Non credo sia un “disparte” e davvero non c’è niente di voluto, come fosse il gesto classico di un expat; sono consapevole di abitare spazi poco percepiti dai sensori dei media e dei social. (Ciò che non si vede non è?). Ad ogni modo ritengo di operare, in virtù del contratto a tempo indeterminato come professore, in una zona più che confortevole, privilegiata direi! Le giovani generazioni, a buon diritto, oggi m’apostrofano con l’epiteto di “ok boomer” proprio per il comfort generazionale di cui godo e a loro è per lo più precluso. Il ruolo trentennale presso il conservatorio Vivaldi mi garantisce salario e ammortizzatori sociali, ivi compresa la futura pensione, sostanzialmente negati a tanti ottimi colleghi musicisti che praticano primariamente la libera professione.
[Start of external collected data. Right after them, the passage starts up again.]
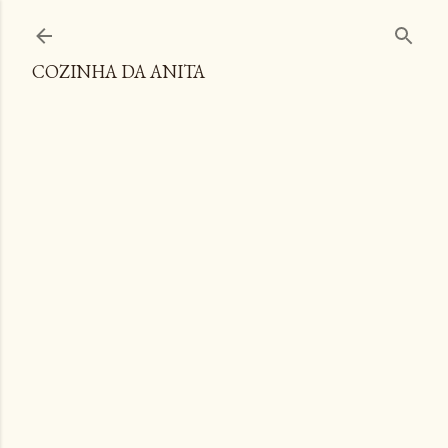
Pular para o conteúdo principal
COZINHA DA ANITA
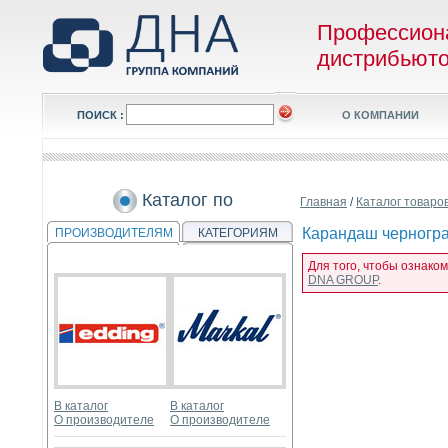
Профессион
дистрибьют
ПОИСК :
О КОМПАНИИ
Каталог по
Главная
/
Каталог товаро
Карандаш черногра
ПРОИЗВОДИТЕЛЯМ
КАТЕГОРИЯМ
Для того, чтобы ознако
DNA GROUP
.
В каталог
В каталог
О производителе
О производителе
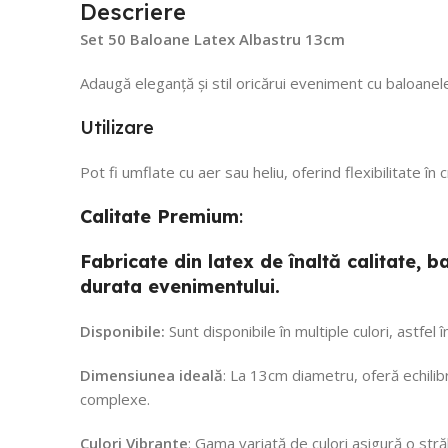
Descriere
Set 50 Baloane Latex Albastru 13cm
Adaugă eleganță și stil oricărui eveniment cu baloanele
Utilizare
Pot fi umflate cu aer sau heliu, oferind flexibilitate în
Calitate
Premium
:
Fabricate din latex de înaltă calitate,
durata evenimentului.
Disponibile:
Sunt disponibile în multiple culori, astfel
Dimensiunea ideală
: La 13cm diametru, oferă echilibr
complexe.
Culori Vibrante
: Gama variată de culori asigură o str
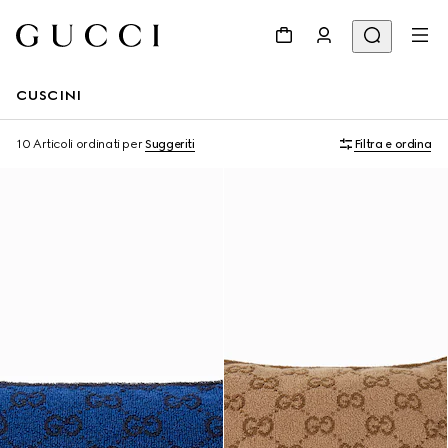
CUSCINI
10 Articoli
ordinati per
Suggeriti
Filtra e ordina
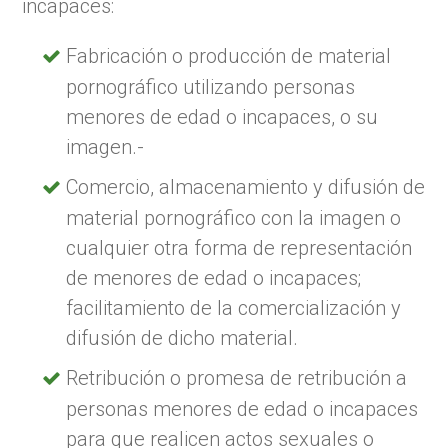
incapaces:
Fabricación o producción de material
pornográfico utilizando personas
menores de edad o incapaces, o su
imagen.-
Comercio, almacenamiento y difusión de
material pornográfico con la imagen o
cualquier otra forma de representación
de menores de edad o incapaces;
facilitamiento de la comercialización y
difusión de dicho material.
Retribución o promesa de retribución a
personas menores de edad o incapaces
para que realicen actos sexuales o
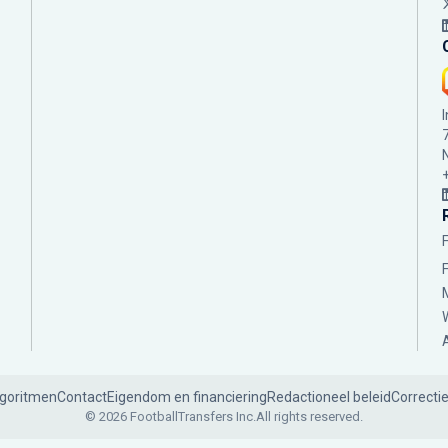
lgoritmen
Contact
Eigendom en financiering
Redactioneel beleid
Correcti
© 2026 FootballTransfers Inc.
All rights reserved.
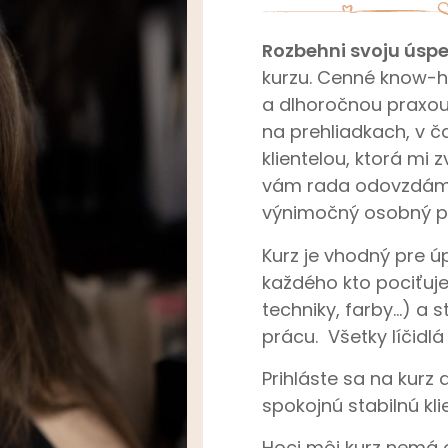
Rozbehni svoju úspe
kurzu. Cenné know-
a dlhoročnou praxou 
na prehliadkach, v č
klientelou, ktorá mi z
vám rada odovzdám n
výnimočný osobný pr
Kurz je vhodný pre ú
každého kto pociťuje 
techniky, farby…) a s
prácu. Všetky líčidlá
Prihláste sa na kurz 
spokojnú stabilnú kli
Hoci môj kurz nemá o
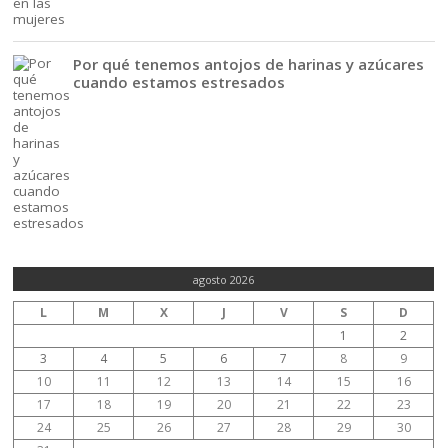
Por qué tenemos antojos de harinas y azúcares
cuando estamos estresados
agosto 2026
L
M
X
J
V
S
D
1
2
3
4
5
6
7
8
9
10
11
12
13
14
15
16
17
18
19
20
21
22
23
24
25
26
27
28
29
30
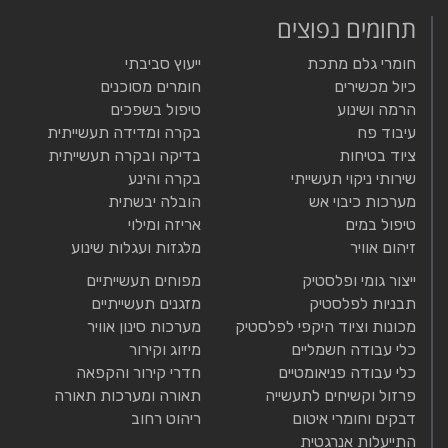
תחומים נפוצים
חומרי גלם מתכת
ייעוץ סביבתי
כיול מכשירים
חומרים מסוכנים
הרמה ושינוע
טיפול בשפכים
עיבוד פח
בקרה ומדידה תעשייתית
ציוד בטיחות
בדיקה ובקרה תעשייתית
שירותי ניקוי תעשייתי
בקרה והינע
מערכות כיבוי אש
הובלה יבשתית
טיפול במים
אריזה ומילוי
זיהום אוויר
מלגזות ועגלות שינוע
ייצור גומי ופלסטיק
מפוחים תעשייתיים
תבניות לפלסטיק
מזגנים תעשייתיים
מכונות וציוד היקפי לפלסטיק
מערכות סינון אוויר
כלי עבודה חשמליים
מיזוג וקירור
כלי עבודה פניאומטיים
חדרי קירור והקפאה
פרזול וקשיחים לתעשייה
תאורה ומערכות תאורה
דבקים וחומרי איטום
ריהוט רחוב
התייעלות אנרגטית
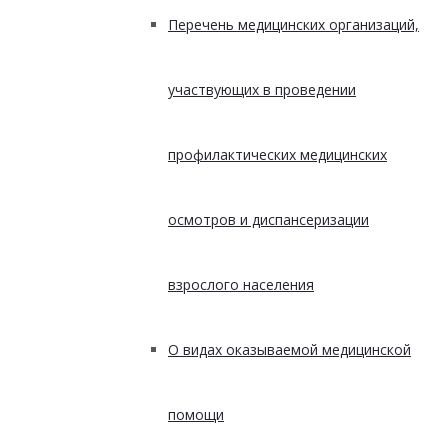
Перечень медицинских организаций,
участвующих в проведении
профилактических медицинских
осмотров и диспансеризации
взрослого населения
О видах оказываемой медицинской
помощи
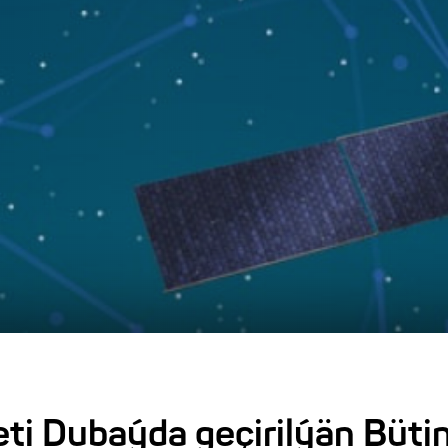
eti Dubaýda geçirilýän Büt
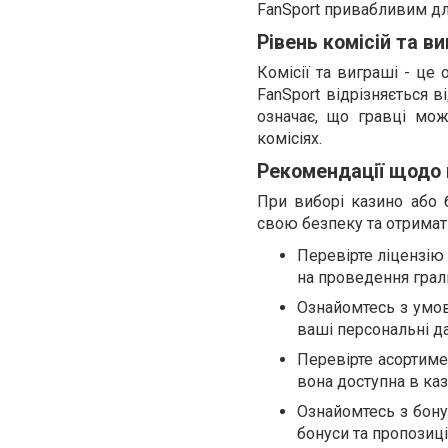
FanSport привабливим для
Рівень комісій та в
Комісії та виграші - це
FanSport відрізняється в
означає, що гравці мо
комісіях.
Рекомендації щодо 
При виборі казино або 
свою безпеку та отримат
Перевірте ліцензію
на проведення граль
Ознайомтесь з умов
ваші персональні да
Перевірте асортимен
вона доступна в каз
Ознайомтесь з бону
бонуси та пропозиц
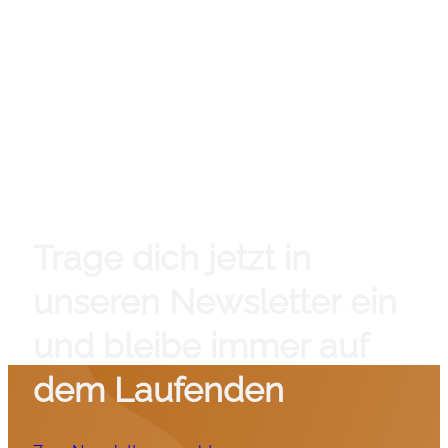
Trage dich jetzt in
unseren Newsletter ein
und bleibe immer auf
dem Laufenden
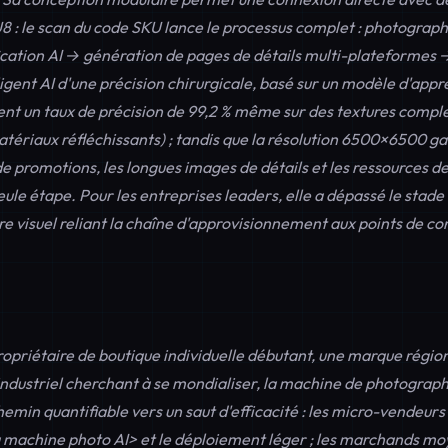
8 : le scan du code SKU lance le processus complet : photogra
ication AI → génération de pages de détails multi-plateformes 
igent AI d'une précision chirurgicale, basé sur un modèle d'app
ient un taux de précision de 99,2 % même sur des textures comp
atériaux réfléchissants) ; tandis que la résolution 6500×6500 ga
e promotions, les longues images de détails et les ressources d
ule étape. Pour les entreprises leaders, elle a dépassé le stade d
re visuel reliant la chaîne d'approvisionnement aux points de co
opriétaire de boutique individuelle débutant, une marque régio
 industriel cherchant à se mondialiser, la machine de photogr
hemin quantifiable vers un saut d'efficacité : les micro-vendeurs
la machine photo AI> et le déploiement léger ; les marchands mo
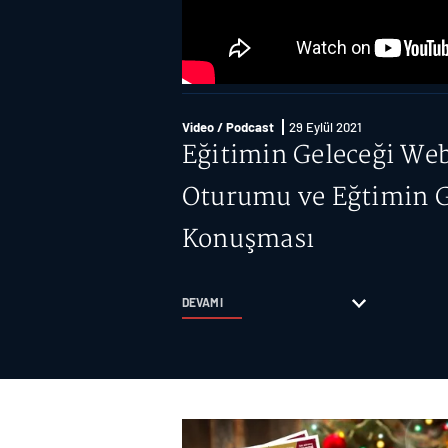
Video / Podcast
29 Eylül 2021
Eğitimin Geleceği Web
Oturumu ve Eğtimin Ge
Konuşması
DEVAMI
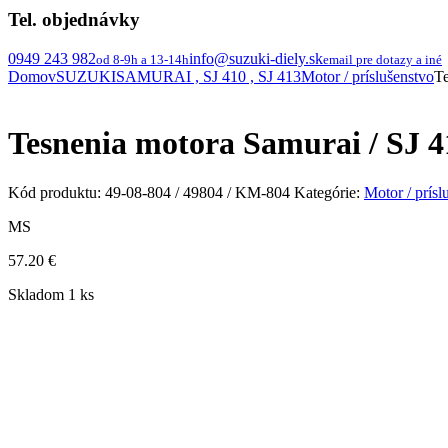
Tel. objednávky
0949 243 982
info@suzuki-diely.sk
od 8-9h a 13-14h
email pre dotazy a iné
Domov
SUZUKI
SAMURAI , SJ 410 , SJ 413
Motor / príslušenstvo
Te
Tesnenia motora Samurai / SJ 4
Kód produktu:
49-08-804 / 49804 / KM-804
Kategórie:
Motor / prísl
MS
57.20
€
Skladom 1 ks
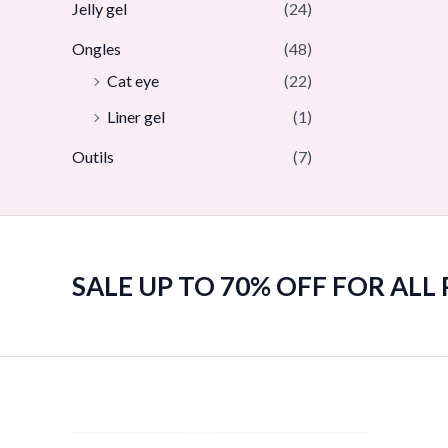
Jelly gel
(24)
Ongles
(48)
Cat eye
(22)
Liner gel
(1)
Outils
(7)
SALE UP TO 70% OFF FOR ALL P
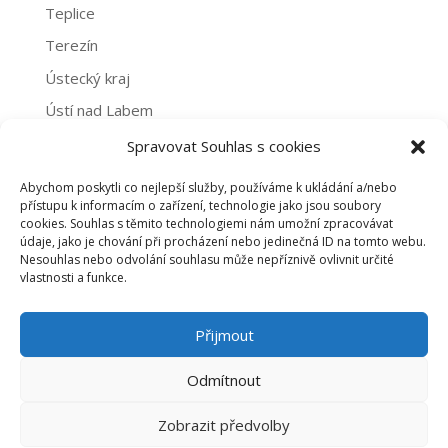
Teplice
Terezín
Ústecký kraj
Ústí nad Labem
Žatec
Spravovat Souhlas s cookies
Abychom poskytli co nejlepší služby, používáme k ukládání a/nebo
Archivy
přístupu k informacím o zařízení, technologie jako jsou soubory
cookies. Souhlas s těmito technologiemi nám umožní zpracovávat
Archivy
údaje, jako je chování při procházení nebo jedinečná ID na tomto webu.
Nesouhlas nebo odvolání souhlasu může nepříznivě ovlivnit určité
vlastnosti a funkce.
PROHLÁŠENÍ O NAKLÁDÁNÍ S OSOBNÍMI ÚDAJI
Přijmout
ZÁSADY COOKIES (EU)
Odmítnout
Zobrazit předvolby
©2020 dobrovolnictvi-usteckykraj.cz |
emline -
Al Vivaldi ho poi potuto svolgere, sino dagli anni ’90, prima della riforma, un lavoro di ricerca di base libera dalle ansie “produttive/esibitive” e che sovente ha sconfinato dallo stretto ruolo contrattuale al quale fui chiamato come professore di saxofono. Non so davvero se tale percorso sarebbe stato abilitato in altri istituti. Così come nel lavoro che feci per un decennio presso il DAMS di Imperia e quello che tutt’ora svolgo per i corsi di musicoterapia dell’APIM a Torino e a Genova ho avuto la fortuna di beneficiare del pieno appoggio dei dirigenti nell’applicare forme di didattica sperimentale che all’inizio poterono apparire azzardate, utopiche; e poi, dai e dai, hanno fatto breccia e ora sembrano estendersi ad altre esperienze vicine e lontane. Sento un possibile ritorno di senso, di curiosità, ad esempio per le prassi legate all’improvvisazione collettiva, particolarmente da parte della generazione “Z”…
Concludiamo con una domanda che ho già rivolto ad altri musicisti precedentemente intervistati: una tua definizione di “protezionismo” e “tutela” applicata all’arte.
“Protezionismo” e “tutela”, al netto dai contenuti paternalistici che spesso i termini sottendono, e ben oltre i territori dell’arte, sono dispositivi che andrebbero (re)distribuiti in modo equanime a tutte/tutti sul pianeta, ivi comprese le creature delle altre specie e l’habitat che le/ci ospita.